La Riforma Fornero: l’opinione dei giuslavoristi
di Francesco Giubileo
Secondo i più noti giuslavoristi, la riforma del mercato del lavoro rimane un’opera incompiuta. In particolare, il duplice obiettivo di accompagnare una maggiore flessibilità in uscita dal contratto a tempo indeterminato e contemporaneamente realizzare un maggior rigore dei contratti a tempo determinato o para-subordinati si è realizzato solo in parte.
Questo quadro lo fornisce un’indagine di Toplegal per la ricerca Labour (in uscita nel numero di dicembre), la quale ha raccolto le osservazioni dei giuslavoristi italiani invitati a esprimere una valutazione sulla riforma portata avanti dall’ex-ministro Elsa Fornero.
I nodi critici sul contratto standard o a tempo indeterminato riguardano soprattutto il licenziamento «discriminatorio ». Questo prevede ancora la possibilità del lavoratore di ottenere il massimo delle tutele, ovvero il risarcimento e/o il reintegro. Il risultato è stato quello di un generale tentativo, da parte dei legali dei lavoratori, di affidarsi a un ricorso davanti al giudice per motivi discriminatori. Ricorsi che, nella quasi totalità dei casi, non sono stati accolti da parte dei giudici per l’insussistenza di una effettiva discriminazione.

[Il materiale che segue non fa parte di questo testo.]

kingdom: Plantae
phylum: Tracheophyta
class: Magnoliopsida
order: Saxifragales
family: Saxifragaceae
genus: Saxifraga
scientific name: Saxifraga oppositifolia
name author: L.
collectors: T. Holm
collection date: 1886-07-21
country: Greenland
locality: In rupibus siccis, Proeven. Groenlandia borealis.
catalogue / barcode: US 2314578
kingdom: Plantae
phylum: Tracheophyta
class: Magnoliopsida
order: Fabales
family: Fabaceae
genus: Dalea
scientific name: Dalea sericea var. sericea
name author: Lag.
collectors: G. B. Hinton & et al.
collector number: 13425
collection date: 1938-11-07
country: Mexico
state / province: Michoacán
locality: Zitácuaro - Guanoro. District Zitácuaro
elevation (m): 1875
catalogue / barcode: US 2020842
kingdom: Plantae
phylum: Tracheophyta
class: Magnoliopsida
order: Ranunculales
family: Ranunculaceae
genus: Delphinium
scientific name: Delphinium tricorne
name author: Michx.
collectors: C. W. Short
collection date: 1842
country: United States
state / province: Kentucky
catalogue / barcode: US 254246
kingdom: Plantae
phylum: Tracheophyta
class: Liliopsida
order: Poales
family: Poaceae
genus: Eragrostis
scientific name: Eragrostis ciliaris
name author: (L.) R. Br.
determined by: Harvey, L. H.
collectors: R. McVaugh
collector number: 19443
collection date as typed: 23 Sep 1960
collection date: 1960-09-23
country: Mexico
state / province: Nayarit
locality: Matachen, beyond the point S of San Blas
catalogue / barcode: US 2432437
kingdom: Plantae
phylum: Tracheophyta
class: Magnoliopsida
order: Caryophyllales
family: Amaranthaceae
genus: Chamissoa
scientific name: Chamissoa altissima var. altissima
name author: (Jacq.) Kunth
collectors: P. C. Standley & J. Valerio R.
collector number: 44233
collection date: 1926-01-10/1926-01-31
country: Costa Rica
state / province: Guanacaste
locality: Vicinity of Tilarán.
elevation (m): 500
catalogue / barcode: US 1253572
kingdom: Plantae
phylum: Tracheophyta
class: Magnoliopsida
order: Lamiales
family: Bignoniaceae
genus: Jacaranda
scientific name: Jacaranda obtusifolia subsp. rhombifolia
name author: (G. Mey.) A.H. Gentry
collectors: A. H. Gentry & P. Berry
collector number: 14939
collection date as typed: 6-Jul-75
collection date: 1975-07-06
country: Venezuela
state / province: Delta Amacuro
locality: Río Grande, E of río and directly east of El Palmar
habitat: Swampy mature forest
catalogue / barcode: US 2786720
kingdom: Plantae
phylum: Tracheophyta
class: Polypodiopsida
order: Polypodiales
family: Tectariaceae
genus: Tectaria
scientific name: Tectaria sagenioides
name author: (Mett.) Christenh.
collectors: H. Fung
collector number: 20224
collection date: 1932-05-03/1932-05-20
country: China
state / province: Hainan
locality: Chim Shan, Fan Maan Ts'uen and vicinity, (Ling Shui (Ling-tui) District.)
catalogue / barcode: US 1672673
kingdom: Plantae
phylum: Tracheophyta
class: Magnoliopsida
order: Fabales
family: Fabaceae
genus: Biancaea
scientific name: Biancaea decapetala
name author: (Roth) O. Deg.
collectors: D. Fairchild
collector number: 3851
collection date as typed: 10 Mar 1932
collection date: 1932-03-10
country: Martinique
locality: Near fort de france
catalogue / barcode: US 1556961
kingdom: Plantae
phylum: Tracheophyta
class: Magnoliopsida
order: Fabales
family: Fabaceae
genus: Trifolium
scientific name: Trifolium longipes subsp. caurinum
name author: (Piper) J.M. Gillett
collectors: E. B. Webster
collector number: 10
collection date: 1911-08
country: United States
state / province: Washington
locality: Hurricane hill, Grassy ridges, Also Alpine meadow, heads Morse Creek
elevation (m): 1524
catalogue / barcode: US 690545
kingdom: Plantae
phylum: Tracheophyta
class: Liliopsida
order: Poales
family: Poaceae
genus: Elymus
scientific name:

Merito della riforma, al contrario, è stato quello di aver introdotto in Italia un timido dibattito sul tema della discriminazione, anche in chiave comparativa rispetto alle altre legislazioni europee, mentre in passato l’argomento ha sempre avuto un ruolo residuale rispetto a quello sull’applicazione dell’Articolo 18.
Sempre in materia di contenzioso, il tema più discusso è il cosiddetto « Rito Fornero », un procedimento che, oltre aver creato un quarto grado di giudizio, ha visto in alcuni tribunali la presenza dello stesso giudice in più gradi di giudizio. Tuttavia, in un quadro di valutazioni eterogenee, il nuovo rito sembra aver permesso una riduzione della durata dei processi, anche se il suo effetto è in relazione con la natura organizzativa e l’organico disponibile nei vari uffici giudiziari.
Inoltre, la riforma ha introdotto (in realtà, reintrodotto) una procedura di conciliazione, presso la Direzione Territoriale del Lavoro, in materia di licenziamento per giustificato motivo che pare ottenere risultati positivi. Anche in questo caso, l’esito della conciliazione dipende dalle capacità della stessa commissione e dal contesto territoriale.
Rispetto agli obiettivi della riforma, il tentativo di rendere più rigidi i contratti « atipici » sembra non aver prodotto i risultati sperati. In particolare, l’introduzione della causale nel primo contratto a tempo determinato e l’estensione dell’intervallo tra due contratti hanno favorito un elevato turnover della forza lavoro piuttosto che una sua stabilizzazione. Mentre le modifiche al contratto a progetto sembrano aver addirittura prodotto un blocco delle nuove assunzioni.
Sulla base di queste osservazioni, si sono sviluppate le modifiche del nuovo Dl lavoro ( noto come Decreto Giovannini), ma se da una parte tali modifiche serviranno a garantire un numero più alto di proroghe e contratti ai lavoratori atipici, dall’altra, non pochi giuslavoristi evidenziano come sia concreto il rischio di ampliare il dualismo, creando nel mercato del lavoro un vasto numero di lavoratori di « serie B » .
Proprio per evitare una nuova marginalizzazione nel mercato del lavoro, sta raccogliendo un certo interesse la proposta di un contratto unico del lavoro a garanzie graduali, unico strumento in grado, da una parte di assicurare alle aziende condizioni certe nel caso di licenziamento, e dall’altra di assicurare al lavoratore di iniziare subito con un lavoro a tempo indeterminato.